The very concept of the exhibition is to tell a double story: Lindbergh’s, Dior’s, all seen through a single prism: the feminine. The exhibition opens with the Bar Jacket, an emblem of the house, cinched at the waist, alongside modern interpretations by Maria Grazia Chiuri exhibited next to Lindbergh's grainy black-and-white portraits of models among Manhattan's industrial scaffolding. The journey continues with a smiling Linda Evangelista, contagiously, seated at a Paris café in a cocktail dress by Marc Bohan, moving on to Tanga Moreau exhaling cigarette smoke at the Gare d’Austerlitz, adorned in Maharaja jewelry and a black dress by John Galliano, and a relaxed, rebellious Milla Jovovich lounging in Raf Simons’s interpretation of the Miss Dior strapless dress. The exhibition’s centerpiece is a mega shoot from 2018 intended for a book, featuring previously unseen prints. For this project, Lindbergh went all out, gathering models from around the world – including Alek Wek, Karen Elson, Irina Shayk, and Carolyn Murphy – with over 80 outfits from Dior’s archives, captured in the bustle of Times Square or in the simplicity of a studio. Throughout the exhibition, visitors can view Lindbergh’s fashion photos for various international magazines, alongside a selection of Dior outfits tracing the brand's history. Some garments are directly linked to Lindbergh’s photography, like the bias-cut pink gown with floral embroidery from one of Galliano’s early collections, worn by Shalom Harlow for Vogue. Others are attractions in their own right, such as the gold dress Rihanna wore in the new J'adore Dior campaign, or the peach-colored ruffled gown Marlene Dietrich wore in Alfred Hitchcock’s Stage Fright (1950).

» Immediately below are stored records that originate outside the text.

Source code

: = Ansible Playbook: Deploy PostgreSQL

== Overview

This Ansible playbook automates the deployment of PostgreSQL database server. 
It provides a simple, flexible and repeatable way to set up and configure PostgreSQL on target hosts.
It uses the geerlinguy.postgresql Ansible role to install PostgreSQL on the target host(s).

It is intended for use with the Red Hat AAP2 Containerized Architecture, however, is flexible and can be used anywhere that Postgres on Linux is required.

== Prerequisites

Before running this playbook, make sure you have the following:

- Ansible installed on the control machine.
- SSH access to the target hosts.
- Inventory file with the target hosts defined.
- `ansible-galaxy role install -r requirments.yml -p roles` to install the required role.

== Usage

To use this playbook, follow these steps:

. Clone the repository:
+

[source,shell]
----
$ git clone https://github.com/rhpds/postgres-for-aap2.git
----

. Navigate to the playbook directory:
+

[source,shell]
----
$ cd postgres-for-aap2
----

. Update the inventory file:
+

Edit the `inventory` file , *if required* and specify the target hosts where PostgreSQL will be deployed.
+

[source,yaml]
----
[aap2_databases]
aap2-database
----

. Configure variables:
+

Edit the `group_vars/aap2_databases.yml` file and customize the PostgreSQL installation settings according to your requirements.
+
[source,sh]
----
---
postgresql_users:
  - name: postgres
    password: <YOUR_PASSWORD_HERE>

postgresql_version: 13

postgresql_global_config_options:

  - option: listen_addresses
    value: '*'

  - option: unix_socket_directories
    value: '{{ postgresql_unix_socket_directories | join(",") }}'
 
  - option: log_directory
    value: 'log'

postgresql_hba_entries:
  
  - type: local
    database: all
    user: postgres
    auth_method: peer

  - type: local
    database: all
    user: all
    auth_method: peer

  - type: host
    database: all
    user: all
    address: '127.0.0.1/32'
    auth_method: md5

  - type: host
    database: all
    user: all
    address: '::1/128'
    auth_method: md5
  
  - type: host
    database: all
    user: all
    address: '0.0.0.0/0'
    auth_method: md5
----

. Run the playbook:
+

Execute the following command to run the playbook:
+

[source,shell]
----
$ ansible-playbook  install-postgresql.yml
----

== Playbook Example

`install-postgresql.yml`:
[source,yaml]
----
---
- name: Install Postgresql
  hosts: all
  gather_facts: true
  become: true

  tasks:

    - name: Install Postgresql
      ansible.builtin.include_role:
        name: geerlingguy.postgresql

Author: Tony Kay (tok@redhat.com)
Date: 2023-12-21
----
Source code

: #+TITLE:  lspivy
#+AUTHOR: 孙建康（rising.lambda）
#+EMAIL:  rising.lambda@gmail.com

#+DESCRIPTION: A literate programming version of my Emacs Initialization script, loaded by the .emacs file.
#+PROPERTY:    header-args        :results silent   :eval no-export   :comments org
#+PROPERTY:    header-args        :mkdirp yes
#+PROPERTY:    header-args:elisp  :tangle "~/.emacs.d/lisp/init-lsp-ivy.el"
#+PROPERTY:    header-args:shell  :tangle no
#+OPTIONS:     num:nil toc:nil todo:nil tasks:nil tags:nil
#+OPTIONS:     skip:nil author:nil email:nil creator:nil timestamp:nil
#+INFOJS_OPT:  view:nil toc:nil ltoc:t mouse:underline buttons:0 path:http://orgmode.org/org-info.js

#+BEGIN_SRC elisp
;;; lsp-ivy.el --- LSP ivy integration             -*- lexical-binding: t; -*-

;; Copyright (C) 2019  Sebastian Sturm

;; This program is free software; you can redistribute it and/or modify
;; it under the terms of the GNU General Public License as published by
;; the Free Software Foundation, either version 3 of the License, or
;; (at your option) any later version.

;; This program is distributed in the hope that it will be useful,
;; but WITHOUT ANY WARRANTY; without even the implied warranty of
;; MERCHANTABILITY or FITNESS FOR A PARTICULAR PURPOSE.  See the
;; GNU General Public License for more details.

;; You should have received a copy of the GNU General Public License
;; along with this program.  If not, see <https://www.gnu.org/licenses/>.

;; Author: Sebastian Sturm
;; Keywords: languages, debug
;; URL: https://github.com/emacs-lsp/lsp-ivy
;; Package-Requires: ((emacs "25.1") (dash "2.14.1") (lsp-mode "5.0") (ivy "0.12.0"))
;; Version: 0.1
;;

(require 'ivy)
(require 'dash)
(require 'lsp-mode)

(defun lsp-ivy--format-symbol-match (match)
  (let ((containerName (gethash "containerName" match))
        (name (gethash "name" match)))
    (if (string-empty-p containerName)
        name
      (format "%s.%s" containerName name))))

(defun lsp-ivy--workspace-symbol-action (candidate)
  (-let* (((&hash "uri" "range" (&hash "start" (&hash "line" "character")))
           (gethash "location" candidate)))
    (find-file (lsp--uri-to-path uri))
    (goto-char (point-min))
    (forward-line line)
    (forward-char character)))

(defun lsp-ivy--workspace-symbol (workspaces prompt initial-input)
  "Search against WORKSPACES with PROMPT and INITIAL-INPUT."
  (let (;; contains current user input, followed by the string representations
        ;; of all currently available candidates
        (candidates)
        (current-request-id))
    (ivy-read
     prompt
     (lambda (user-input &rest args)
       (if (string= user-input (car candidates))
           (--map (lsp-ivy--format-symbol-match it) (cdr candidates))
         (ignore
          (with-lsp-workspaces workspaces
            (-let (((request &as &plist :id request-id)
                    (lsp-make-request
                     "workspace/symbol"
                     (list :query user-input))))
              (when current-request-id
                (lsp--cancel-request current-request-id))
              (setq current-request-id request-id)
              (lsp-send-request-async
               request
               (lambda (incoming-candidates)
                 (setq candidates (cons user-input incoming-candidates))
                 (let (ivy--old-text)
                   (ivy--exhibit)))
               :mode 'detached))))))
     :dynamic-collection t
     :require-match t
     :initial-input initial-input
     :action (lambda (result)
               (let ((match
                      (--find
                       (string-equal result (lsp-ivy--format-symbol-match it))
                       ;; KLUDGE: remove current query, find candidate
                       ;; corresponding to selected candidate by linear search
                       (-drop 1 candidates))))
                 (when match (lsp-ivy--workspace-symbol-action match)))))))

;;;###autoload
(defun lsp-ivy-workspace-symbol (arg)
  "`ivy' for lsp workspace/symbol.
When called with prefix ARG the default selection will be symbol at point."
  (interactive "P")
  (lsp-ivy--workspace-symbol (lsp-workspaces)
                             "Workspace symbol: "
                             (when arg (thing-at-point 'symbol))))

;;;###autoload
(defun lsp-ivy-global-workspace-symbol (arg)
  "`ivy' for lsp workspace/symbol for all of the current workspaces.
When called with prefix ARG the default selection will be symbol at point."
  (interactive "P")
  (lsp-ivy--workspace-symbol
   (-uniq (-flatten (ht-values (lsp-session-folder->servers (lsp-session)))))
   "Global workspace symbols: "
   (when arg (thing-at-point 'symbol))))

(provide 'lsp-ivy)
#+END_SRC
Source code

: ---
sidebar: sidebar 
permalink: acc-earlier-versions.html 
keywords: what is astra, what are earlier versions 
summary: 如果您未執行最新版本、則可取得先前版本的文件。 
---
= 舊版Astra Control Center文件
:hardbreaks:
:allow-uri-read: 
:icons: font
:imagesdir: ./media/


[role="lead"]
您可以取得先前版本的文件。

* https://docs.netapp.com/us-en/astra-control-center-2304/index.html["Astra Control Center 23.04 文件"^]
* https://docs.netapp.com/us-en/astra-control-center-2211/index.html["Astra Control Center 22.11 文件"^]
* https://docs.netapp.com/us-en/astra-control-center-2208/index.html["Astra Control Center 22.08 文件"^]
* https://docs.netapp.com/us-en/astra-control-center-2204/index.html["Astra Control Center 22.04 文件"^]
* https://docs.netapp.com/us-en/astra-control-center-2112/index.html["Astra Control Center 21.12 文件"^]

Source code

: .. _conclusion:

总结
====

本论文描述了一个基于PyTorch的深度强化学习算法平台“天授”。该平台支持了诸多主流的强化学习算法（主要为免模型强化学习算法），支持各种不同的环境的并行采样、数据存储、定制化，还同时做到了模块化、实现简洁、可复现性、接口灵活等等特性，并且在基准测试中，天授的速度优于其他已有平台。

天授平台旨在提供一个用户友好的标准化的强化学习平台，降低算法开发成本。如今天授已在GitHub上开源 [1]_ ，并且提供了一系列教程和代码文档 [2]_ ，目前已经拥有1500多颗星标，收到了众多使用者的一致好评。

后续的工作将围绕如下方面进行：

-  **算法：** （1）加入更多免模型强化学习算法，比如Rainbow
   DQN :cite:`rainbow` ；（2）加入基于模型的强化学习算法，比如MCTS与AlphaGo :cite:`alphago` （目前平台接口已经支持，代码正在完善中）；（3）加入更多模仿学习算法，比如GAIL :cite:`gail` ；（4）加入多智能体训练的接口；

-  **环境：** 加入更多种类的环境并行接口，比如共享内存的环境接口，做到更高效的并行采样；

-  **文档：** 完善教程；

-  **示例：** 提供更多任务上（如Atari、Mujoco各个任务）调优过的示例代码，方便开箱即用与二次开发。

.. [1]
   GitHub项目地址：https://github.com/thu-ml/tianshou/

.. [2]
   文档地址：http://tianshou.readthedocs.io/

Such a collection alternates between fashion and model: sometimes the garment is the focus, enhancing the woman’s beauty, with photographs where the model’s face is absent to highlight a particular fabric or cut. Other times, the garment recedes to allow the wearer to shine. This balance perfectly honors Lindbergh’s intent not merely to document fashion but to tell the entire story surrounding and shaping it. Last September, the Galerie Dior welcomed its millionth visitor since its opening in March 2022. Today, the exhibition Dior/Lindbergh is already fully booked for its first two weeks after opening. It opens this Thursday and will run until May 4, 2025. An opportunity to expand one’s knowledge of fashion and photography, but above all, to feast the eyes on a colorfully vibrant mix of black-and-white photos and magical creations.